§ Given text
>>>>>

Subject RE: [Firebird-Architect] Re: [firebird-support] Writing UTF16 to the database
Author Claudio Valderrama C.
Olivier Mascia wrote:
> Despite the fact that some people national characters would require 2
> to 3 bytes and some ideographic character would extend to 4 bytes,
> UTF-8 is the single encoding, which is conceptually easy to handle,
> easy to store (despite its variable length nature), which is complete
> (covers the whole unicode standard), and is the closest to the concept
> of a stream of bytes terminated by a zero (C-string). The fact that a
> pure ASCII (7 bits) string in UTF-8 is exactly the same binary as
> those same bytes in ASCII is also a nice facility.

Do I need to read between lines that you have an abstraction layer to handle
French correctly?

<<<<<

§ Exercise tasks
1) From the forum post, quote the passage starting at "Subject RE: [Firebird-Architect]" and ending at "French correctly?".
2) According to the forum post, how does a pure ASCII (7 bits) string in UTF-8 compare with the same bytes in ASCII?

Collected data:

>>>>>

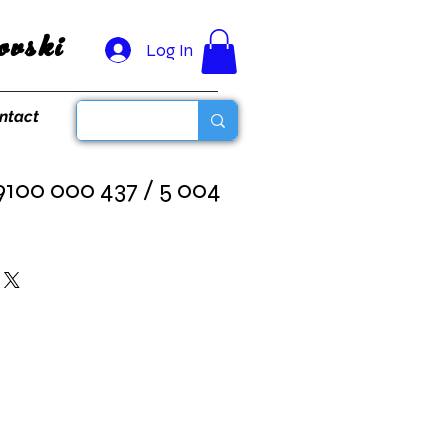
vski
Log In
ntact
100 000 437 / 5 004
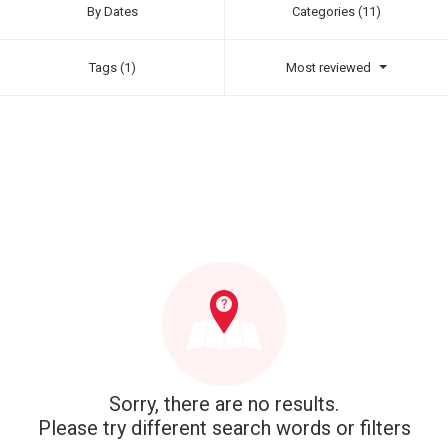
By Dates
Categories (11)
Tags (1)
Most reviewed
Sorry, there are no results.
Please try different search words or filters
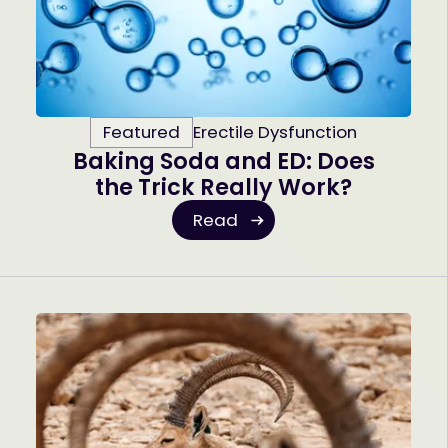
Featured
Erectile Dysfunction
Baking Soda and ED: Does
the Trick Really Work?
Read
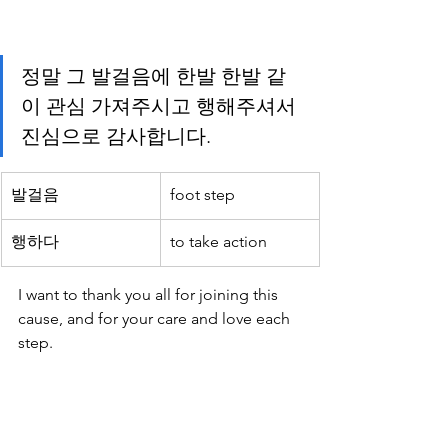
정말 그 발걸음에 한발 한발 같
이 관심 가져주시고 행해주셔서 
진심으로 감사합니다.
발걸음
foot step
행하다
to take action
I want to thank you all for joining this 
cause, and for your care and love each 
step.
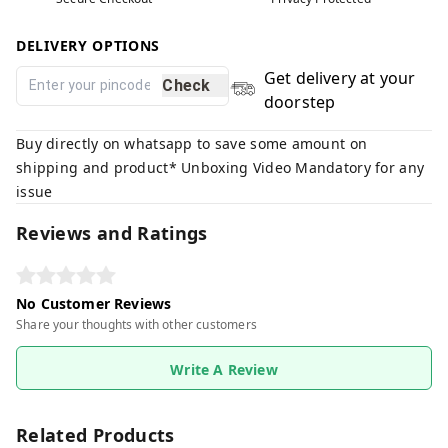
DELIVERY OPTIONS
Get delivery at your
Check
doorstep
Buy directly on whatsapp to save some amount on
shipping and product* Unboxing Video Mandatory for any
issue
Reviews and Ratings
No Customer Reviews
Share your thoughts with other customers
Write A Review
Related Products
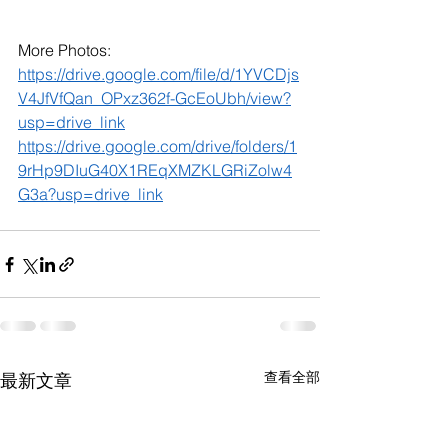
More Photos: 
https://drive.google.com/file/d/1YVCDjs
V4JfVfQan_OPxz362f-GcEoUbh/view?
usp=drive_link
https://drive.google.com/drive/folders/1
9rHp9DIuG40X1REqXMZKLGRiZolw4
G3a?usp=drive_link
查看全部
最新文章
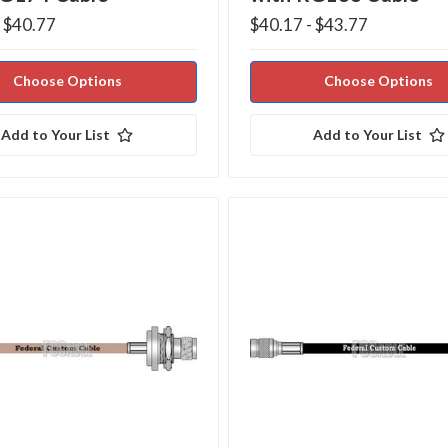
- $40.77
$40.17 - $43.77
Choose Options
Choose Options
Add to Your List
Add to Your List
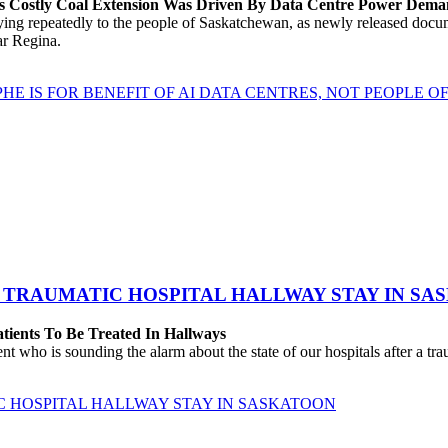
’s Costly Coal Extension Was Driven By Data Centre Power Dem
repeatedly to the people of Saskatchewan, as newly released documen
ear Regina.
HE IS FOR BENEFIT OF AI DATA CENTRES, NOT PEOPLE 
 TRAUMATIC HOSPITAL HALLWAY STAY IN SA
atients To Be Treated In Hallways
o is sounding the alarm about the state of our hospitals after a traum
C HOSPITAL HALLWAY STAY IN SASKATOON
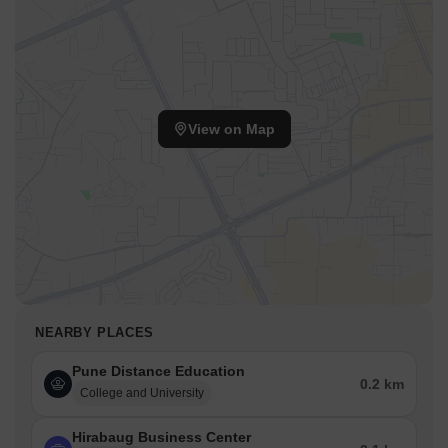
View on Map
NEARBY PLACES
Pune Distance Education
0.2 km
College and University
Hirabaug Business Center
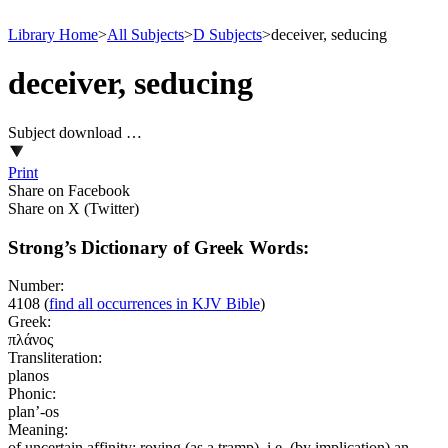
Library Home
>
All Subjects
>
D Subjects
>
deceiver, seducing
deceiver, seducing
Subject download …
Print
Share on Facebook
Share on X (Twitter)
Strong’s Dictionary of Greek Words:
Number:
4108
(
find all occurrences in KJV Bible
)
Greek:
πλάνος
Transliteration:
planos
Phonic:
plan’-os
Meaning:
of uncertain affinity; roving (as a tramp), i.e. (by implication) an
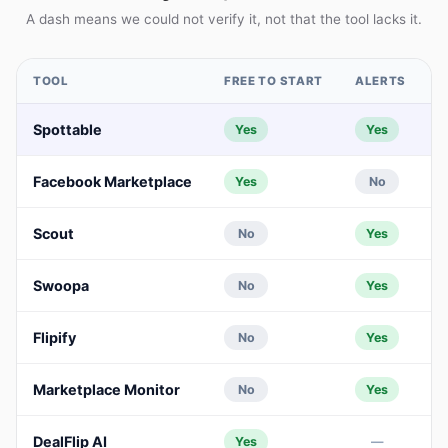
A dash means we could not verify it, not that the tool lacks it.
TOOL
FREE TO START
ALERTS
A
Spottable
Yes
Yes
Facebook Marketplace
Yes
No
Scout
No
Yes
Swoopa
No
Yes
Flipify
No
Yes
Marketplace Monitor
No
Yes
DealFlip AI
Yes
—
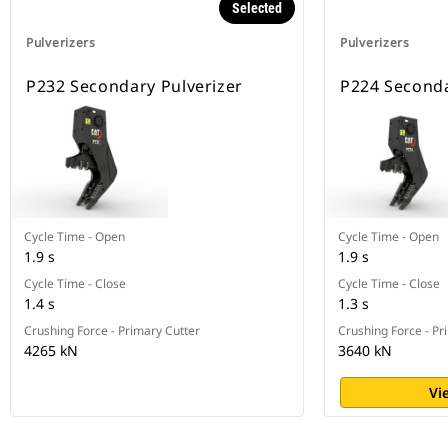
Selected
Pulverizers
Pulverizers
P232 Secondary Pulverizer
P224 Seconda
Cycle Time - Open
Cycle Time - Open
1.9 s
1.9 s
Cycle Time - Close
Cycle Time - Close
1.4 s
1.3 s
Crushing Force - Primary Cutter
Crushing Force - Pr
4265 kN
3640 kN
Vi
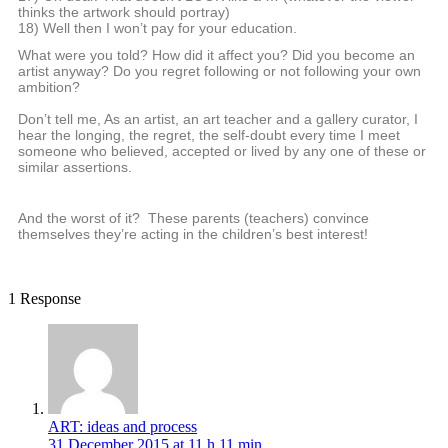
thinks the artwork should portray)
18) Well then I won’t pay for your education.
What were you told? How did it affect you? Did you become an
artist anyway? Do you regret following or not following your own
ambition?
Don’t tell me, As an artist, an art teacher and a gallery curator, I
hear the longing, the regret, the self-doubt every time I meet
someone who believed, accepted or lived by any one of these or
similar assertions.
And the worst of it? These parents (teachers) convince
themselves they’re acting in the children’s best interest!
1 Response
ART: ideas and process
31 December 2015 at 11 h 11 min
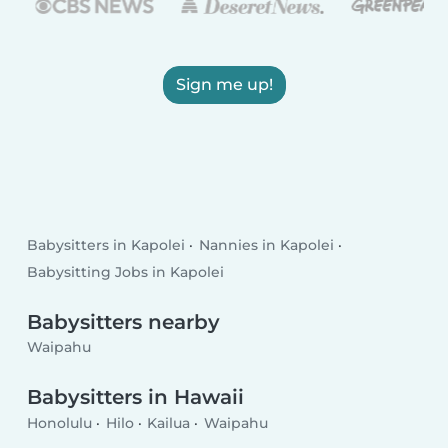
Sign me up!
Babysitters in Kapolei
Nannies in Kapolei
Babysitting Jobs in Kapolei
Babysitters nearby
Waipahu
Babysitters in Hawaii
Honolulu
Hilo
Kailua
Waipahu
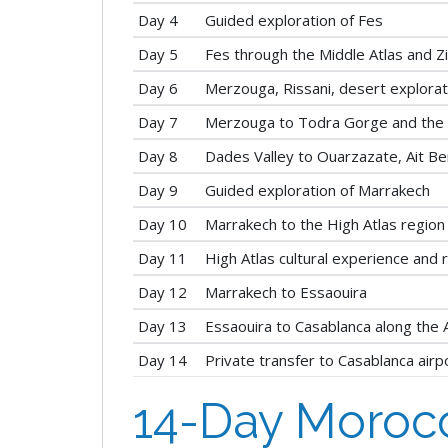
Day 4
Guided exploration of Fes
Day 5
Fes through the Middle Atlas and Z
Day 6
Merzouga, Rissani, desert explora
Day 7
Merzouga to Todra Gorge and the 
Day 8
Dades Valley to Ouarzazate, Ait B
Day 9
Guided exploration of Marrakech
Day 10
Marrakech to the High Atlas region
Day 11
High Atlas cultural experience and 
Day 12
Marrakech to Essaouira
Day 13
Essaouira to Casablanca along the A
Day 14
Private transfer to Casablanca airp
14-Day Morocc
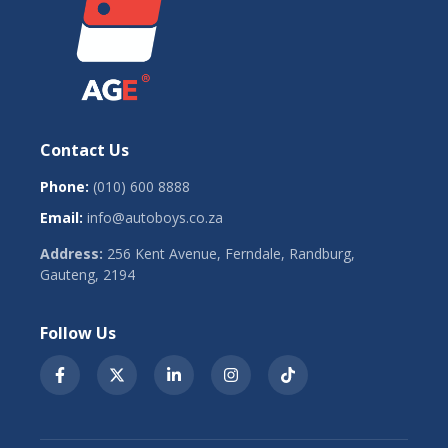
Contact Us
Phone:
(010) 600 8888
Email:
info@autoboys.co.za
Address:
256 Kent Avenue, Ferndale, Randburg,
Gauteng, 2194
Follow Us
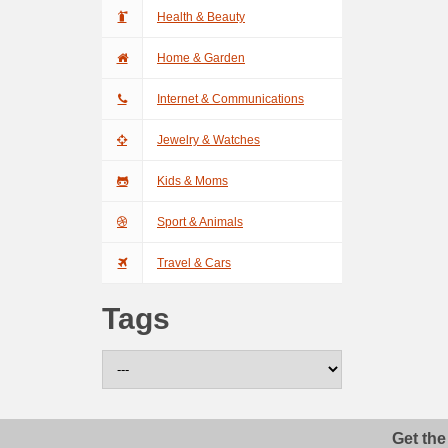
Health & Beauty
Home & Garden
Internet & Communications
Jewelry & Watches
Kids & Moms
Sport & Animals
Travel & Cars
Tags
Get the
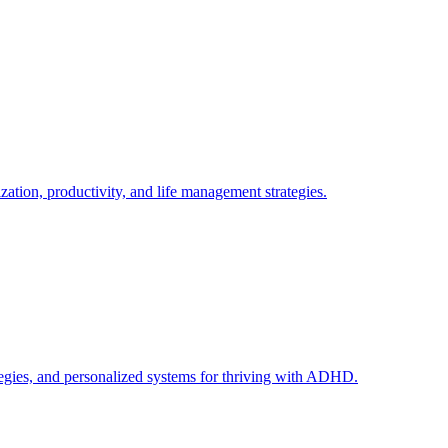
tion, productivity, and life management strategies.
egies, and personalized systems for thriving with ADHD.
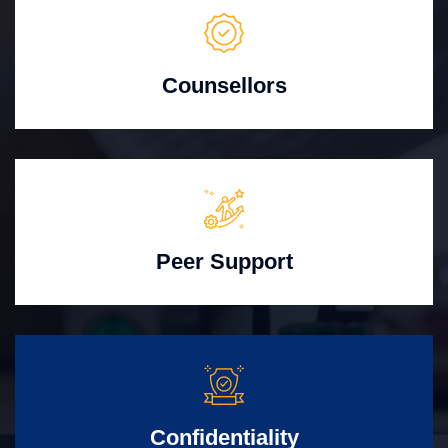
Counsellors
Peer Support
Confidentiality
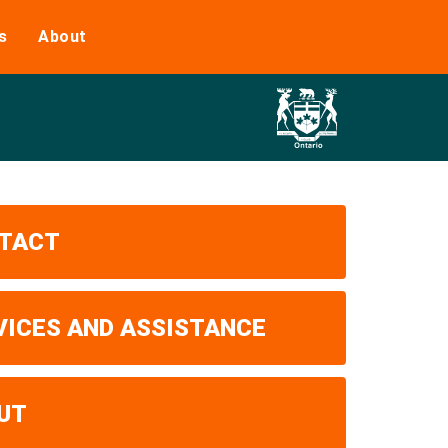
s
About
TACT
VICES AND ASSISTANCE
UT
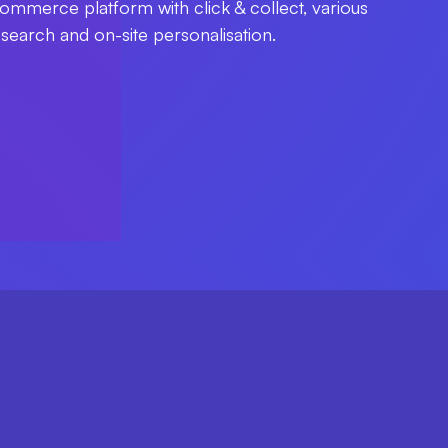
ommerce platform with click & collect, various
t search and on-site personalisation.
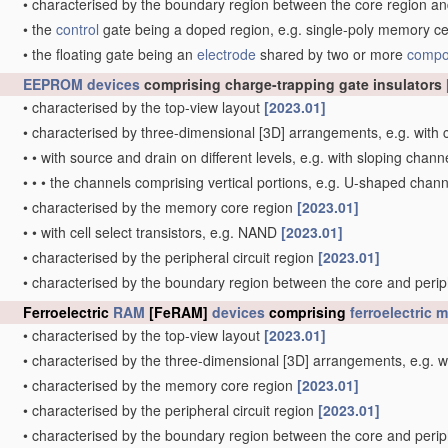
•
characterised by the boundary region between the core region and
•
the
control
gate being a doped region, e.g. single-poly memory ce
•
the floating gate being an
electrode
shared by two or more
compo
EEPROM
devices
comprising charge-trapping gate insulators
•
characterised by the top-view layout
[2023.01]
•
characterised by three-dimensional [3D] arrangements, e.g. with ce
•
•
with source and drain on different levels, e.g. with sloping chan
•
•
•
the channels comprising vertical portions, e.g. U-shaped chan
•
characterised by the memory core region
[2023.01]
•
•
with cell select transistors, e.g. NAND
[2023.01]
•
characterised by the peripheral circuit region
[2023.01]
•
characterised by the boundary region between the core and periph
Ferroelectric
RAM
[FeRAM]
devices
comprising
ferroelectric 
•
characterised by the top-view layout
[2023.01]
•
characterised by the three-dimensional [3D] arrangements, e.g. wit
•
characterised by the memory core region
[2023.01]
•
characterised by the peripheral circuit region
[2023.01]
•
characterised by the boundary region between the core and periph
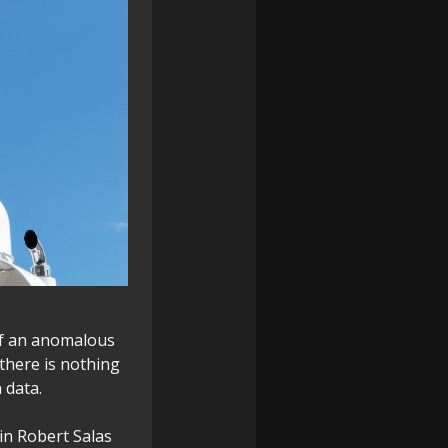
 of an anomalous
 there is nothing
 data.
in Robert Salas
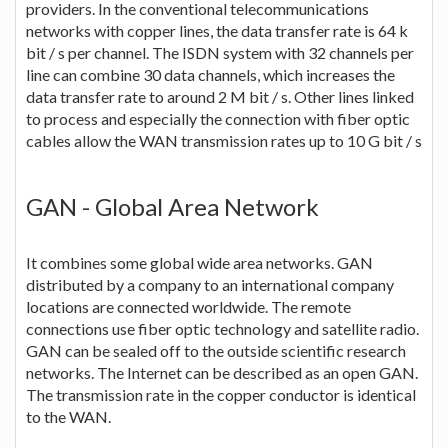
providers. In the conventional telecommunications
networks with copper lines, the data transfer rate is 64 k
bit / s per channel. The ISDN system with 32 channels per
line can combine 30 data channels, which increases the
data transfer rate to around 2 M bit / s. Other lines linked
to process and especially the connection with fiber optic
cables allow the WAN transmission rates up to 10 G bit / s
GAN - Global Area Network
It combines some global wide area networks. GAN
distributed by a company to an international company
locations are connected worldwide. The remote
connections use fiber optic technology and satellite radio.
GAN can be sealed off to the outside scientific research
networks. The Internet can be described as an open GAN.
The transmission rate in the copper conductor is identical
to the WAN.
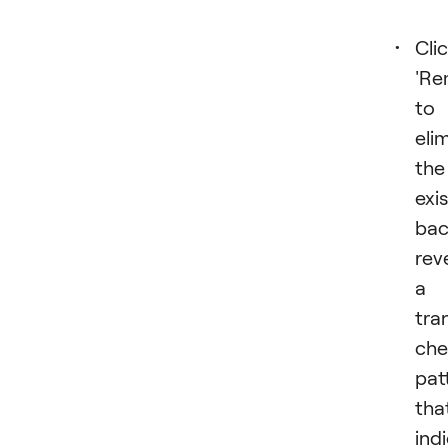
Cli
'Re
to
eli
the
exi
bac
rev
a
tra
che
pat
tha
ind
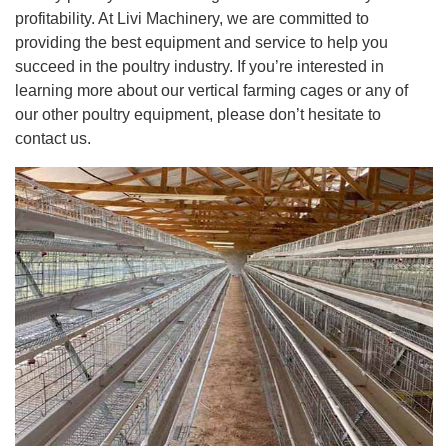
profitability. At Livi Machinery, we are committed to
providing the best equipment and service to help you
succeed in the poultry industry. If you’re interested in
learning more about our vertical farming cages or any of
our other poultry equipment, please don’t hesitate to
contact us.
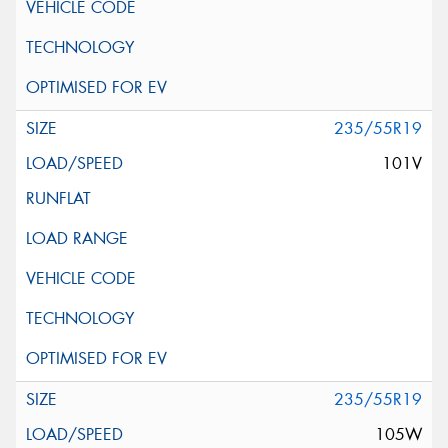
235/55R19
101V
235/55R19
105W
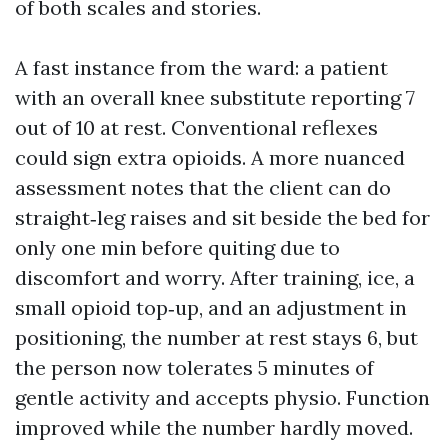
of both scales and stories.
A fast instance from the ward: a patient
with an overall knee substitute reporting 7
out of 10 at rest. Conventional reflexes
could sign extra opioids. A more nuanced
assessment notes that the client can do
straight‑leg raises and sit beside the bed for
only one min before quiting due to
discomfort and worry. After training, ice, a
small opioid top‑up, and an adjustment in
positioning, the number at rest stays 6, but
the person now tolerates 5 minutes of
gentle activity and accepts physio. Function
improved while the number hardly moved.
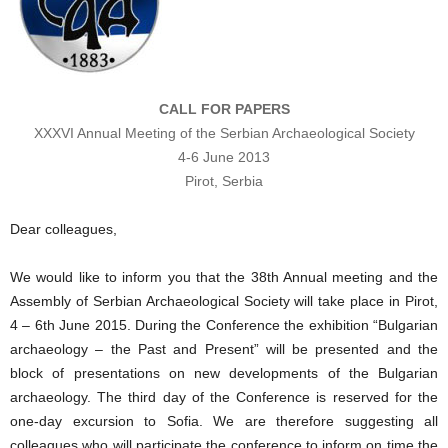
CALL FOR PAPERS
XXXVI Annual Meeting of the Serbian Archaeological Society
4-6 June 2013
Pirot, Serbia
Dear colleagues,
We would like to inform you that the 38th Annual meeting and the
Assembly of Serbian Archaeological Society will take place in Pirot,
4 – 6th June 2015. During the Conference the exhibition “Bulgarian
archaeology – the Past and Present” will be presented and the
block of presentations on new developments of the Bulgarian
archaeology. The third day of the Conference is reserved for the
one-day excursion to Sofia. We are therefore suggesting all
colleagues who will participate the conference to inform on time the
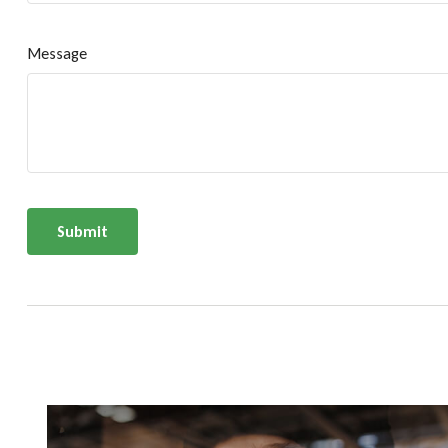
Message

<<<<<

§ Responses in order
1)
Subject RE: [Firebird-Architect] Re: [firebird-support] Writing UTF16 to the database
Author Claudio Valderrama C.
Olivier Mascia wrote:
> Despite the fact that some people national characters would require 2
> to 3 bytes and some ideographic character would extend to 4 bytes,
> UTF-8 is the single encoding, which is conceptually easy to handle,
> easy to store (despite its variable length nature), which is complete
> (covers the whole unicode standard), and is the closest to the concept
> of a stream of bytes terminated by a zero (C-string). The fact that a
> pure ASCII (7 bits) string in UTF-8 is exactly the same binary as
> those same bytes in ASCII is also a nice facility.

Do I need to read between lines that you have an abstraction layer to handle
French correctly?

2) It is exactly the same binary as those same bytes in ASCII.